-- Start Records supplied --

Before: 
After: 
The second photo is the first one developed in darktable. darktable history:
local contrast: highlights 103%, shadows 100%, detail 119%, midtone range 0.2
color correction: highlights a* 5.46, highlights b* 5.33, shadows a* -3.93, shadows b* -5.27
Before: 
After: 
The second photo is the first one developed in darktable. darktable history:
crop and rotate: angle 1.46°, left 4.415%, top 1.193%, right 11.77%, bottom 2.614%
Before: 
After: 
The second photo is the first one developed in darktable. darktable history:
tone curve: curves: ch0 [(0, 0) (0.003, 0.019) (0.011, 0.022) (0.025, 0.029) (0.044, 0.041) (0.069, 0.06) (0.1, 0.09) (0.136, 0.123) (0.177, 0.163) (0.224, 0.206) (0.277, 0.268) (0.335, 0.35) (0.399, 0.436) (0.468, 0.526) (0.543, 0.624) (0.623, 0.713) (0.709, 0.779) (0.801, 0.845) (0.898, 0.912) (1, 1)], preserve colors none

-- End Records supplied --

- _What you need to do_
Can you set out the lines from the start of the records through the line containing "crop and rotate: angle" as a JSON list of strings, one string per line, with blank lines left out?

- _Solved problem_
[
  "Before: ",
  "After: ",
  "The second photo is the first one developed in darktable. darktable history:",
  "local contrast: highlights 103%, shadows 100%, detail 119%, midtone range 0.2",
  "color correction: highlights a* 5.46, highlights b* 5.33, shadows a* -3.93, shadows b* -5.27",
  "Before: ",
  "After: ",
  "The second photo is the first one developed in darktable. darktable history:",
  "crop and rotate: angle 1.46°, left 4.415%, top 1.193%, right 11.77%, bottom 2.614%"
]